The Danish Whole Grain Partnership
The history of The Danish Whole Grain Partnership
The Danish Whole Grain Partnership was created due to a growing concern about a decreasing whole grain intake in the Danish population in the mid-2000. Some of the future partners were concerned about the increasing popularity of low-carb, high-fat diets (e.g. Atkins) that seemed to be part of a general trend leading to a significant decline in the intake of whole grain breads. At the same time, millers, bread producers, and bakeries were experiencing weakened (declining) demand for their products. In parallel with this development, non-governmental organizations (NGO’s) became increasingly aware of the growing evidence on the health benefits of whole grains.
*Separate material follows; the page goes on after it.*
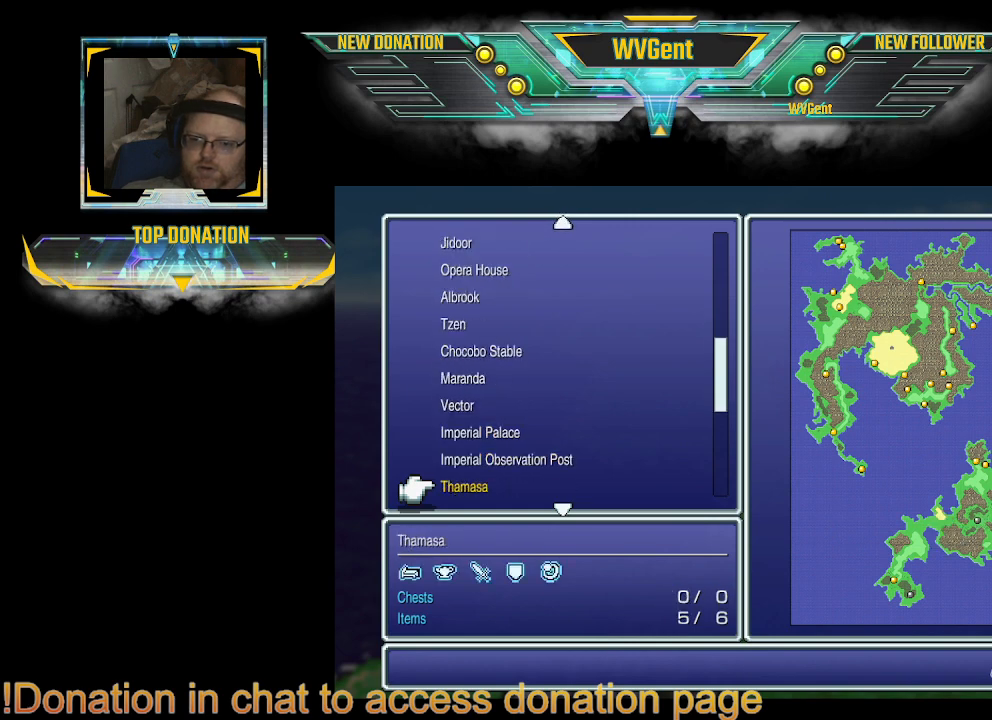
{"buttons": [], "left_stick": "center", "right_stick": "center", "events": [[67, "DPAD_DOWN", "up"]]}
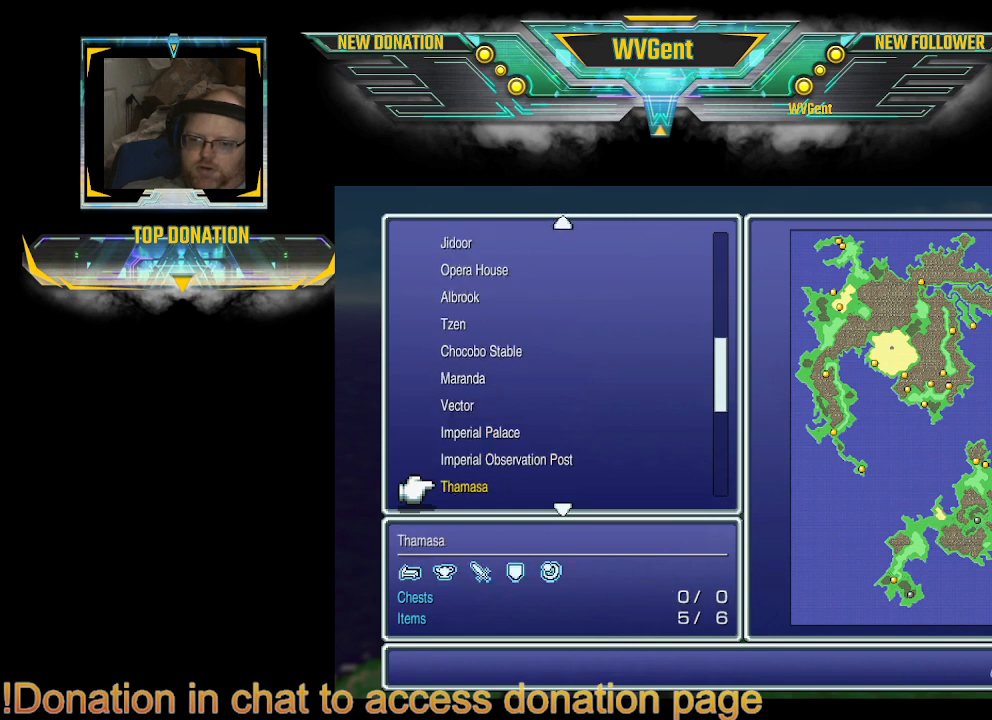
{"buttons": [], "left_stick": "center", "right_stick": "center", "events": []}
Together, these factors provided a window of opportunity for the establishment of a new partnership to promote whole grain consumption in Denmark. The partnership was established in 2008.
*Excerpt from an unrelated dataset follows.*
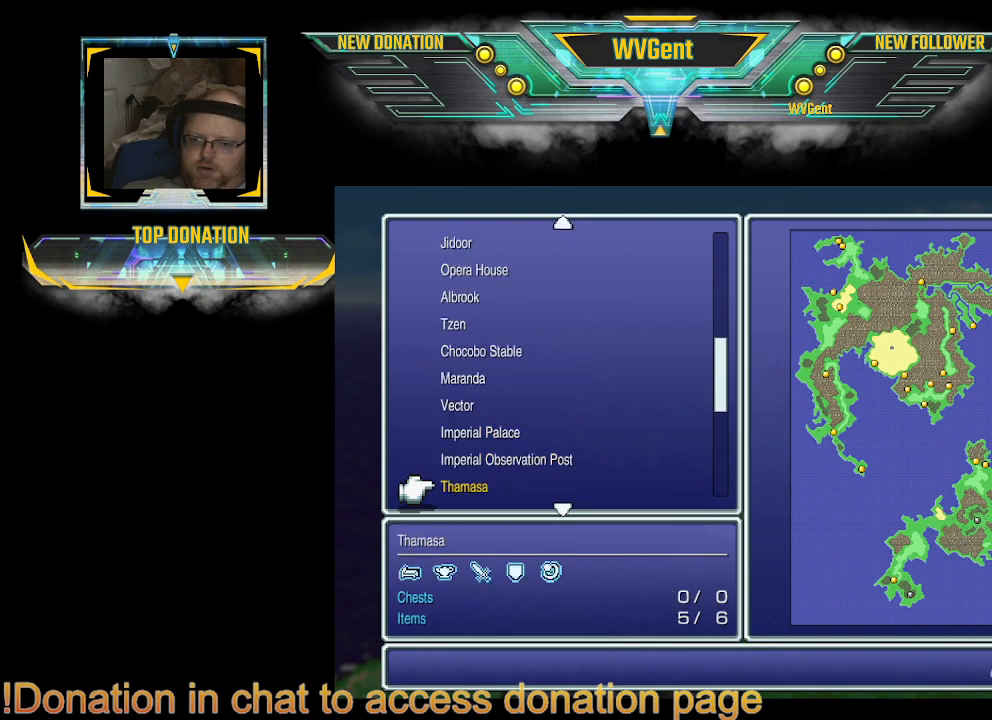
{"buttons": [], "left_stick": "center", "right_stick": "center", "events": []}
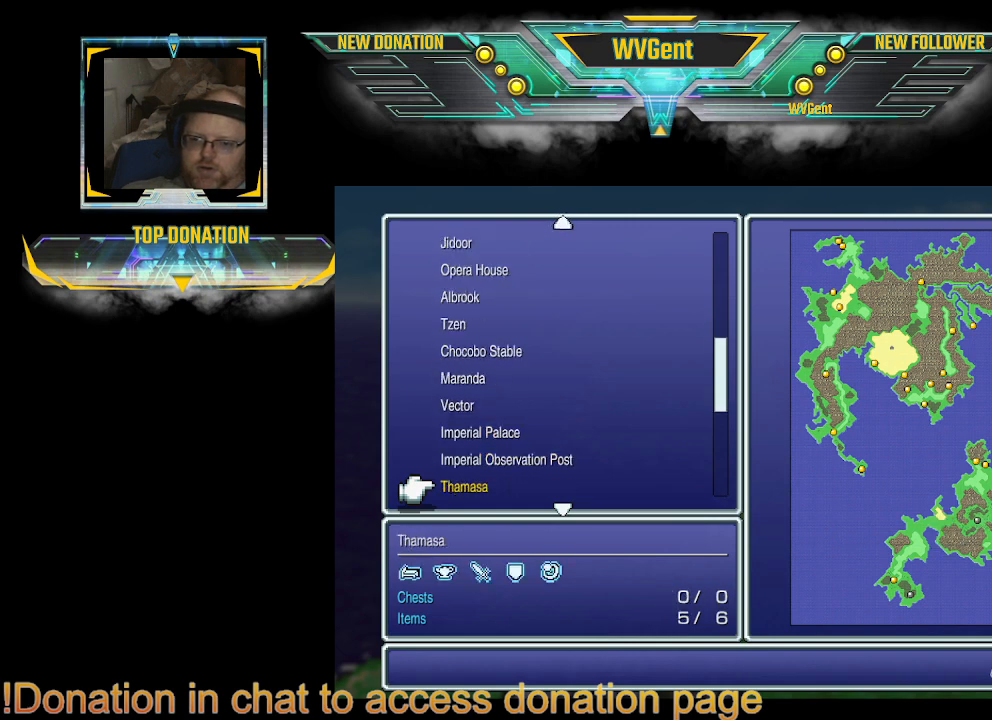
{"buttons": [], "left_stick": "center", "right_stick": "center", "events": []}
Within the last 15 years, the average whole grain intake within the danish population increased from 36 to 82 g/day. The main source of whole grains are rye bread and oats. Today 50% of the Danes eat the recommended intake of 75 g of whole grains per day.
The Danish Whole Grain Partnership work to create target-oriented and effective activities. This is done to ensure that Danes eat more whole grain as whole grain can contribute to improve public health. The objective is achieved through a unique partnership across sectors and disciplines including health- and patient organizations, business, government, retail and trade. Our focus is to make whole grain and whole grain products available to Danes through new standards and markets supported by tasty and easily accessible whole grain products.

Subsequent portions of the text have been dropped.